Shares of Pier 1 Imports Inc. (NYSE:PIR) were down 9.3% as of 1:30 p.m. EDT Monday as an analyst recommended selling the stock despite its recent decline.
More specifically, shares were already down more than 23% since last Thursday after the home-goods retailer posted mixed quarterly results and a disappointing outlook. But early today, Raymond James analyst Budd Bugatch reduced his rating to "underperform" from "market perform."
When Pier 1 Imports announced its fiscal fourth-quarter 2018 results last week, the company told shareholders that it would turn the company around with a new three-year strategic plan, including investments in sourcing and supply chain improvements, stores, merchandising marketing, and promotions. But it also revealed that this would mean incurring a net loss in fiscal 2019, followed by a transition year in 2020, and a return to sustained growth and profits in fiscal 2021.
According to Bugatch this morning, however, the turnaround plan lacks anything "revolutionary," leaving him no choice but to "recommend clients exit the shares now."

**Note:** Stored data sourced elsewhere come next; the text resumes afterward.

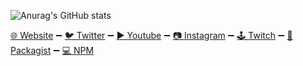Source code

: ![Anurag's GitHub stats](https://github-readme-stats-git-masterrstaa-rickstaa.vercel.app/api?username=codelinered&show_icons=true&hide_border=true&border_radius=0&bg_color=500000&text_color=ff2525&title_color=ff2525&icon_color=ffffff)

[🌐 Website](https://www.codelinered.net) ➖ 
[🐦 Twitter](https://twitter.com/CodelineRed) ➖ 
[▶ Youtube](https://www.youtube.com/@codelinered) ➖ 
[📷 Instagram](https://www.instagram.com/codelinered/) ➖ 
[🕹 Twitch](https://www.twitch.tv/codelinered) ➖ 
[🎁 Packagist](https://packagist.org/users/CodelineRed/) ➖ 
[💻 NPM](https://www.npmjs.com/~codelinered)

<!--
**CodelineRed/codelinered** is a ✨ _special_ ✨ repository because its `README.md` (this file) appears on your GitHub profile.

Here are some ideas to get you started:

- 🔭 I’m currently working on ...
- 🌱 I’m currently learning ...
- 👯 I’m looking to collaborate on ...
- 🤔 I’m looking for help with ...
- 💬 Ask me about ...
- 📫 How to reach me: ...
- 😄 Pronouns: ...
- ⚡ Fun fact: ...
-->

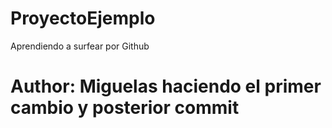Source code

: # ProyectoEjemplo
Aprendiendo a surfear por Github
# Author: Miguelas haciendo el primer cambio y posterior commit
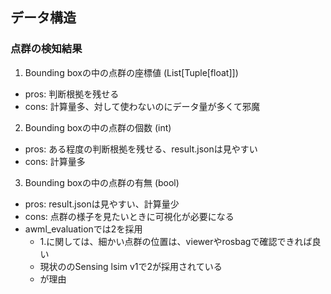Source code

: ## データ構造
### 点群の検知結果

1. Bounding boxの中の点群の座標値 (List[Tuple[float]])
  - pros: 判断根拠を残せる
  - cons: 計算量多、対して使わないのにデータ量が多くて邪魔
2. Bounding boxの中の点群の個数 (int)
  - pros: ある程度の判断根拠を残せる、result.jsonは見やすい
  - cons: 計算量多
3. Bounding boxの中の点群の有無 (bool)
  - pros: result.jsonは見やすい、計算量少
  - cons: 点群の様子を見たいときに可視化が必要になる
- awml_evaluationでは2を採用
  - 1.に関しては、細かい点群の位置は、viewerやrosbagで確認できれば良い
  - 現状ののSensing lsim v1で2が採用されている
  - が理由
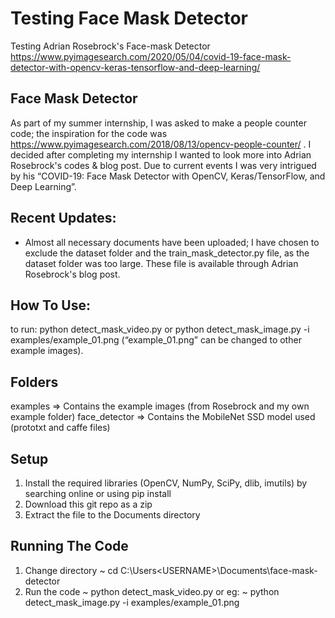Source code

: # Testing Face Mask Detector
Testing Adrian Rosebrock's Face-mask Detector
https://www.pyimagesearch.com/2020/05/04/covid-19-face-mask-detector-with-opencv-keras-tensorflow-and-deep-learning/

## Face Mask Detector
As part of my summer internship, I was asked to make a people counter code; the inspiration for the code was https://www.pyimagesearch.com/2018/08/13/opencv-people-counter/ .
I decided after completing my internship I wanted to look more into Adrian Rosebrock's codes & blog post. Due to current events I was very intrigued by his “COVID-19: Face Mask Detector with OpenCV, Keras/TensorFlow, and Deep Learning”.

## Recent Updates:
* Almost all necessary documents have been uploaded; I have chosen to exclude the dataset folder and the train_mask_detector.py file, as the dataset folder was too large. These file is available through Adrian Rosebrock's blog post.

## How To Use:
to run: python detect_mask_video.py
or python detect_mask_image.py -i examples/example_01.png (“example_01.png” can be changed to other example images).

## Folders
examples => Contains the example images (from Rosebrock and my own example folder)
face_detector => Contains the MobileNet SSD model used (prototxt and caffe files)

## Setup
1. Install the required libraries (OpenCV, NumPy, SciPy, dlib, imutils) by searching online or using pip install
2. Download this git repo as a zip
3. Extract the file to the Documents directory

## Running The Code
1. Change directory
~ cd C:\Users\<USERNAME>\Documents\face-mask-detector
2. Run the code
~ python detect_mask_video.py
or eg:
~ python detect_mask_image.py -i examples/example_01.png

That's not to say Pier 1 absolutely requires some novel approach to right its wrongs. In the proposed turnaround, the company says it will be able to lean on its strong brand, loyal customer base, and a competitive e-commerce platform. But just over a year into his post, CEO Alasdair James also claims the company has "identified certain weaknesses" that need to be addressed in order to return to a "sustainable growth trajectory."
In any case, Pier 1's long-term plan might well be exactly what it needs to succeed. But given the near-term uncertainty involved to that end, it's no surprise that the market isn't willing to take a long-term approach.